Türk Eczacıları Birliği Merkez Heyeti, yasa ile kendisine verilen yetki ve sorumlulukların bilincindedir ve bu hak ve yetkileri paylaşması söz konusu değildir. Sözleşme görüşmelerinde, 24.000 eczacının temsilinde tek yetkili kuruluş Türk Eczacıları Birliği Merkez Heyeti’dir. Merkez Heyetimiz, sözleşme süreci ile ilgili değerlendirmeleri Bölge Eczacı Odaları ile yapacak ve meslektaşlarını en iyi şekilde temsil edecektir. Bu kritik süreçte yanlış anlaşılmalara mahal vermemek için herkes tarafından bilinmesi gereken bir gerçeği bir kere daha ifade etmek isteriz ki; Türk Eczacıları Birliği Merkez Heyeti, örgüt politikalarının yönlendirilmesine etki ve müdahale yapılmasını çağrıştıran yaklaşımların tamamını şiddetle reddeder. Merkez Heyetimizin, ülkemizin sağlık politikaları ve sosyal güvenlik sistemi ile ilgili siyasetler üstü bir politikası vardır. Heyetimiz, bu alanda herhangi siyasi bir tartışmanın tarafı değildir. Meslek örgütümüzün parçası olan kişi ya da grupların siyasi çeşitliğini farkındadır ve bunu kendi gücü saymaktadır. Ancak şartlar ne olursa olsun, belli bir siyasal duruşa sahip yapıların, örgütümüzün 24.000 üyesinden aldığı gücünün ve 54 yıllık kültürünün üzerine geçmesine, bu güçle oluşmuş ortak iradenin ipotek altına alınmasına da izin vermez.

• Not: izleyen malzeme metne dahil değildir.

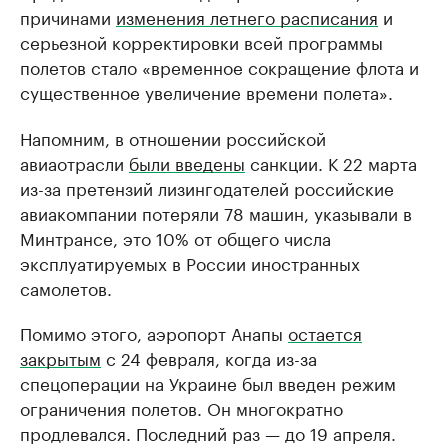
причинами
изменения летнего расписания
и
серьезной корректировки всей программы
полетов стало «временное сокращение флота и
существенное увеличение времени полета».
Напомним, в отношении российской
авиаотрасли
были введены
санкции. К 22 марта
из-за претензий лизингодателей российские
авиакомпании потеряли 78 машин, указывали в
Минтрансе, это 10% от общего числа
эксплуатируемых в России иностранных
самолетов.
Помимо этого, аэропорт Анапы
остается
закрытым
с 24 февраля, когда из-за
спецоперации на Украине был введен режим
ограничения полетов. Он многократно
продлевался. Последний раз — до 19 апреля.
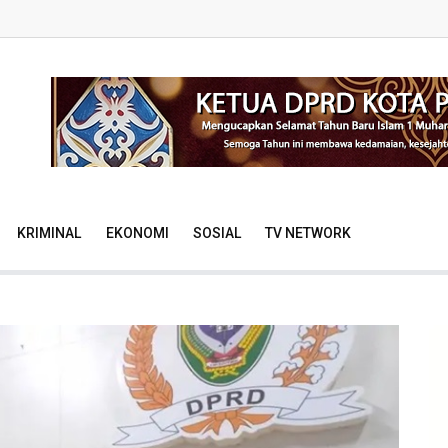
KRIMINAL
EKONOMI
SOSIAL
TV NETWORK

Bu süreç bizim açımızdan ne bir güç savaşı ne de siyasal bir kamplaşmada taraflık anlamı taşımaktadır. Bizleri böyle bir pozisyonda konumlandırmak, meslektaşlarımızın hakları ve mesleğimizin geleceği için sürdürdüğümüz mücadeleyi gölgelemek anlamı taşımaktadır. Beklentimiz herkes için daha sağlıklı bir Protokol imzalanmasıdır.
Eczacı kamuoyunun her türlü yıpratma karşısında durarak, bilgi kirliliklerinden etkilenmeden, kendi oyları ile seçtikleri eczacı odası yöneticileri ve Merkez Heyetimizin kendileri için en doğru biçimde mücadele vereceğine olan inançlarını koruyacaklarını biliyoruz. Bugüne kadar olduğu gibi bu süreçte de birlikteliğimizden aldığımız güçle sorunlarımızı çözeceğimize olan inancımız tamdır.
Türkiye’deki 24.000 eczacının tek gerçek temsilcisi olan Türk Eczacıları Birliği ve Bölge Eczacı Odalarımız bu süreçteki tek doğru bilgi kaynağıdır. Türk Eczacıları Birliği kararlı ve sakin bir biçimde gereğini yapmaktadır. Bugüne kadar kendisine verilmiş önemli sorumluluğa yakışır bir biçimde meslektaşlarının haklarını korumuştur ve korumaya devam edecektir. Ancak eczacılık mesleğinin tabandan gelen demokratik iradesinin tek gerçek temsilcisinin Türk Eczacıları Birliği Merkez Heyeti olduğunu hiç kimse unutmamalıdır. Tüm eczacı kamuoyunun da doğru kaynaklardan bilgilenerek, birlik ve dayanışma içerisinde davranacağına şüphemiz yoktur.
Tüm eczacı kamuoyuna saygıyla duyurulur.